Rebrained!

Let’s call p the chances of winning a dollar on any given toss, and (1-p) the chances of losing a dollar. Also, lets call P the chances of eventually going bust from our starting $1 position.

Imagine you managed not to go bust on the first toss, and are about to take the second toss. At this point, there are two possibilities – that at some point in the future you’ll move back to having $1, or that you’ll never move back to $1.

Here’s where a simple but clever insight can lead to this problem magically solving itself: when you’re at the $2 position, the probability of eventually moving back to $1 is the same as the probability you had of eventually moving to $0 (and going bust) when you started the game. You can see that it’s the same situation, it’s effectively just been transposed.

So the probability of eventually going bust at the beginning of the game (which we’ve defined as P) is equal to the probability on the first throw of tossing a tail (1-p), or tossing a head (p) and then going bust from the $2 state.
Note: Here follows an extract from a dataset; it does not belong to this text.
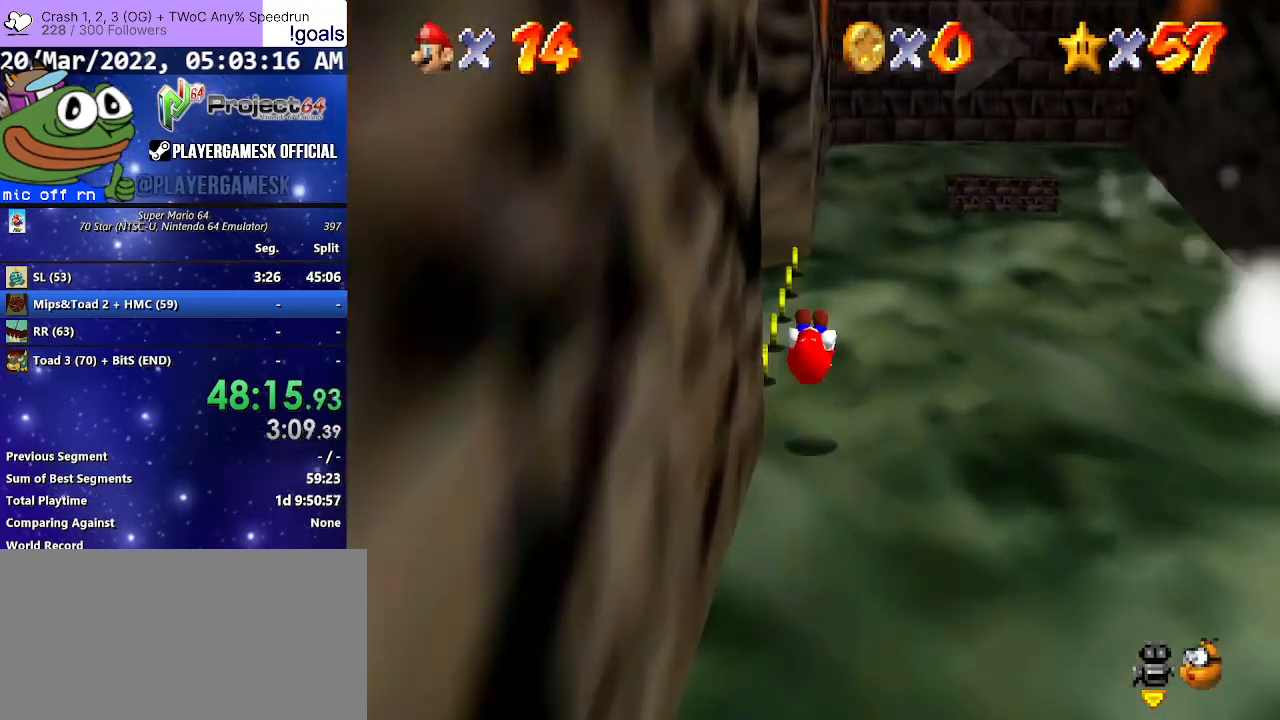
{"buttons": [], "left_stick": "up-right", "right_stick": "center", "events": [[233, "left_stick", "up"], [367, "A", "down"], [467, "A", "up"], [500, "left_stick", "up-right"]]}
The probability of going bust from the $2 state is the probability of eventually going back to the $1 state (which we worked out is P) and then eventually going bust from the $1 state (also P).

We can write the above like this:

P = (1-p) + p * P^2

We can solve this algebraically to have two solutions for P: 1 and (1-p)/p.

There’s some interesting conclusions from this:
- Without even the formulas we can see that if p = 1, we’ll keep winning $1 each time and the chances of ever going bust (P) will be 0. By the same token, if p = 0, then we’ll directly go bust so P will be 1.
- For p = 1/2, the formula will give 1. This means that for a fair coin, you’re guaranteed to go bust if you play long enough.
- For p < 1/2, the formula gives a result greater than 1, which is invalid. But clearly you'll be guaranteed to go bust in this case as well.
- For p > 1/2, the formula will give a probability ranging from 1 to 0. When p = 2/3 (as in our question above) then we have a 50/50 chance of eventually going bust.

What we worked out in the previous section is that the probability of eventually getting to $1 less than what you started with is 1 if p is smaller than or equal to 1/2, or (1-p)/p if p > 1/2.

So if you start with $x, and p is greater than 1/2, then your chances of going bust will be ((1-p)/p)^x.